Hungarian artist Hervé Loránth Ervin has created a bizarre sculpture based on Robert Capa’s photograph of the falling soldier. The famous image was taken during the Spanish Civil War and supposedly shows a Loyalist soldier felled by a sniper’s bullet. It was taken in 1936.
Robert Capa was born in Budapest in 1913 and the sculpture is displayed in a park there as part of the Budapest Art Market. Mercifully it will come down later in the year.
Despite its clumsiness as a reproduction of the photograph, it is still an interesting example of what I call Photography by Other Means. This is where photography is engaged through means other than photography itself, in this case through sculpture.

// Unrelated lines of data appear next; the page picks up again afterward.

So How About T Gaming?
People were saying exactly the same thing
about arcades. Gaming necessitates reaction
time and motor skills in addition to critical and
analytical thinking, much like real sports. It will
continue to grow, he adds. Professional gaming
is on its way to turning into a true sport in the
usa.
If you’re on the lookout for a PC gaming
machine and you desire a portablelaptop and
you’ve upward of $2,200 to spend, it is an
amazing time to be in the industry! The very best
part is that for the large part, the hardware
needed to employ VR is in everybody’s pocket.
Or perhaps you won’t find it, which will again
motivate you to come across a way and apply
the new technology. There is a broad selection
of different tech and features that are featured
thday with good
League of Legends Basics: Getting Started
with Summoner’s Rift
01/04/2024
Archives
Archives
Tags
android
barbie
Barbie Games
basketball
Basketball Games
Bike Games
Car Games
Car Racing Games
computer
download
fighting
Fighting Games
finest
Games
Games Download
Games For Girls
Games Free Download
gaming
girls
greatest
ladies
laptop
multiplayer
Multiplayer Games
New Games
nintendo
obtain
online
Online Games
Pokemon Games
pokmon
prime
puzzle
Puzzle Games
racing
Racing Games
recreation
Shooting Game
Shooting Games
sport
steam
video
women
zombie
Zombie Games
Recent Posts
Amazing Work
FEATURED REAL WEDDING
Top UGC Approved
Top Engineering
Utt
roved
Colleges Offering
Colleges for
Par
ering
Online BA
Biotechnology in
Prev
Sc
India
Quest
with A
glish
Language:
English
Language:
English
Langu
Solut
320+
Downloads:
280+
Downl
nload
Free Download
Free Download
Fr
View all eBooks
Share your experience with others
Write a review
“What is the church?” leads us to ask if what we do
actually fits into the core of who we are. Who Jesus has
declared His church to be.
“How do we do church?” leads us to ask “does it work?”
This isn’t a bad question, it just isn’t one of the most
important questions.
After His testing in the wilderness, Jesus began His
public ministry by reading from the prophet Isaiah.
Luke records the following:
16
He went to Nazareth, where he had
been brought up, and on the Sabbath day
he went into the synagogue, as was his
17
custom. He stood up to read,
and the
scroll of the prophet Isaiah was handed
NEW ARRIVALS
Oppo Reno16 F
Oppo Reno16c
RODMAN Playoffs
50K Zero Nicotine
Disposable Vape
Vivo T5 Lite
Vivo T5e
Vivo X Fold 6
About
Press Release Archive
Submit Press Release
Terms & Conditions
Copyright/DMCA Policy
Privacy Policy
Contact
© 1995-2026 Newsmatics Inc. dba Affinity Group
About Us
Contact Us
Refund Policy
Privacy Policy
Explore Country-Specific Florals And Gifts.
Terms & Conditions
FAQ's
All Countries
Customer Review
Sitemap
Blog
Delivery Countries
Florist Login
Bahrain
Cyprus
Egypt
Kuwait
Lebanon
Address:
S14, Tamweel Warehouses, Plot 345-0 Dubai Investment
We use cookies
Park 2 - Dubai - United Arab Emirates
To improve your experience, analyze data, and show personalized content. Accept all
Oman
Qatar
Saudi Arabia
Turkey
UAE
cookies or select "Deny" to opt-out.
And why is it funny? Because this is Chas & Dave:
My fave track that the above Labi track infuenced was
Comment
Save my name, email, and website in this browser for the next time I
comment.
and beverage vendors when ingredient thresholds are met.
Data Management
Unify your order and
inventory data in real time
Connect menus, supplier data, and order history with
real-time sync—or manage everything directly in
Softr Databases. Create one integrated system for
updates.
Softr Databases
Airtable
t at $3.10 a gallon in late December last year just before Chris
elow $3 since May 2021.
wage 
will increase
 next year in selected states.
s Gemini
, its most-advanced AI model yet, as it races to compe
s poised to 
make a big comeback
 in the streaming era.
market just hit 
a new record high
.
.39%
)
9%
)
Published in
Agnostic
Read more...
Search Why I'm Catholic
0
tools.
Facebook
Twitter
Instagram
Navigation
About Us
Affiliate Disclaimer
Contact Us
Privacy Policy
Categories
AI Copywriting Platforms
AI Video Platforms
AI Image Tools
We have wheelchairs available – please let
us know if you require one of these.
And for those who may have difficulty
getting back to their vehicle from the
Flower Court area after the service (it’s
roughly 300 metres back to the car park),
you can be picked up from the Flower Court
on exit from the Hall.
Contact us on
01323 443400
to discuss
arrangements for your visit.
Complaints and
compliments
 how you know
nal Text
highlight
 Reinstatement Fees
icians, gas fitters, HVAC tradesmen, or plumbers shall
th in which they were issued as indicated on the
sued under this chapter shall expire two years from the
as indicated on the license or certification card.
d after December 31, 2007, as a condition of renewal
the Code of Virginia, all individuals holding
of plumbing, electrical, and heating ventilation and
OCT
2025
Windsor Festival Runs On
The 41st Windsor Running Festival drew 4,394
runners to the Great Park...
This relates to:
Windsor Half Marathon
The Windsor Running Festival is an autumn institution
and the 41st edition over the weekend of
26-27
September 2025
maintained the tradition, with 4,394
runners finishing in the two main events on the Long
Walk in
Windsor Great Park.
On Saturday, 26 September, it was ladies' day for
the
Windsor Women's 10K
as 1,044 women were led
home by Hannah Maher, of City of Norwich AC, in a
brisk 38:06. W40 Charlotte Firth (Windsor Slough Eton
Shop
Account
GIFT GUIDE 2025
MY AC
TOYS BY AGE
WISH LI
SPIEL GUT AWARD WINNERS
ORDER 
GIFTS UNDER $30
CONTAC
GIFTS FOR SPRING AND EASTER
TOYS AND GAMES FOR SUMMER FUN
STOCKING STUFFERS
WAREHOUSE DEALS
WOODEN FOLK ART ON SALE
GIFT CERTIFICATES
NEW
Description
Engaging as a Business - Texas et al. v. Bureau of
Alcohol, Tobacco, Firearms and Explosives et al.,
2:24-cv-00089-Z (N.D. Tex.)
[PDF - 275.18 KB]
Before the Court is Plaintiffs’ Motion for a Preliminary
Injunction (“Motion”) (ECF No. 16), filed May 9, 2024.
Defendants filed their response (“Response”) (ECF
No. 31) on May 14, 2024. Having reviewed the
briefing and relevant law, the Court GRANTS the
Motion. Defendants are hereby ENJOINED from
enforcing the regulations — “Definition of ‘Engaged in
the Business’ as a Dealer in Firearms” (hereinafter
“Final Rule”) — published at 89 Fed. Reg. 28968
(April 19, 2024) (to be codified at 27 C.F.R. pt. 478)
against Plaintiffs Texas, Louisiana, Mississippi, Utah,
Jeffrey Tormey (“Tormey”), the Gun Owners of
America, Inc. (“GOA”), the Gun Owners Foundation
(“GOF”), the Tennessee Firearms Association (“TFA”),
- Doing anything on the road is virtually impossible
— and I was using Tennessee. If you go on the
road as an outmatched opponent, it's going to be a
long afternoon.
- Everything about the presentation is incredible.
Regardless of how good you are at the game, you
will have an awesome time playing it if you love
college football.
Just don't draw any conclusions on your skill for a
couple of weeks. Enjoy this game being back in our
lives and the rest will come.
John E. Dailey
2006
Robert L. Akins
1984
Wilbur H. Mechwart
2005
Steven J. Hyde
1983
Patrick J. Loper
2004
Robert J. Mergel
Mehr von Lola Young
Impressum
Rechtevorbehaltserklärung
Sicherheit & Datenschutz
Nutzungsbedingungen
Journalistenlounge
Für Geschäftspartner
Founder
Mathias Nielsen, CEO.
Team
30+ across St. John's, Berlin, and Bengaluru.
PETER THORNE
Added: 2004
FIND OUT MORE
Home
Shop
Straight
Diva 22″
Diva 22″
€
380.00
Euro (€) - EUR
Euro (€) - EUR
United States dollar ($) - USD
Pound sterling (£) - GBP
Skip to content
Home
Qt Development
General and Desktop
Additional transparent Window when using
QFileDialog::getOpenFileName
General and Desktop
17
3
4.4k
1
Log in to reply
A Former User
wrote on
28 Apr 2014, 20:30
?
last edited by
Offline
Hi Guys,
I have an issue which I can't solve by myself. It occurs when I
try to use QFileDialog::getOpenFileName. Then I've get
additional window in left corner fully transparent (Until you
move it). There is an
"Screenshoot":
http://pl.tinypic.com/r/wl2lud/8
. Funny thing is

The essence of Capa’s photograph, an instantaneous capture of a fleeting moment in time is usually presented in a two-dimensional sheet of silvered paper, a darkroom print. Here it has morphed into a 7.5 metre tall, four ton, three-dimensional object. Without Capa’s photograph the statue would not exist – it can only be understood in reference to the photograph, so in a sense it is a photograph, but one that was not achieved using photography.
On another level it can be viewed as a Surrealist sculpture, an absurd reversal of the intrinsic qualities of a photograph. Capa’s image was taken in a fraction of a second but the sculpture took much longer to craft. The photograph shows the soldier shot in Spain but the sculpture has him falling in Hungary. The microscopic particles of silver that make up the Spanish soldier weigh almost nothing, but the Hungarian soldiers weighs tons. It is a series of paradoxes that might interest Rene Magritte.
All this ignores the bad taste of exploiting a man’s death in this way, but that’s another matter.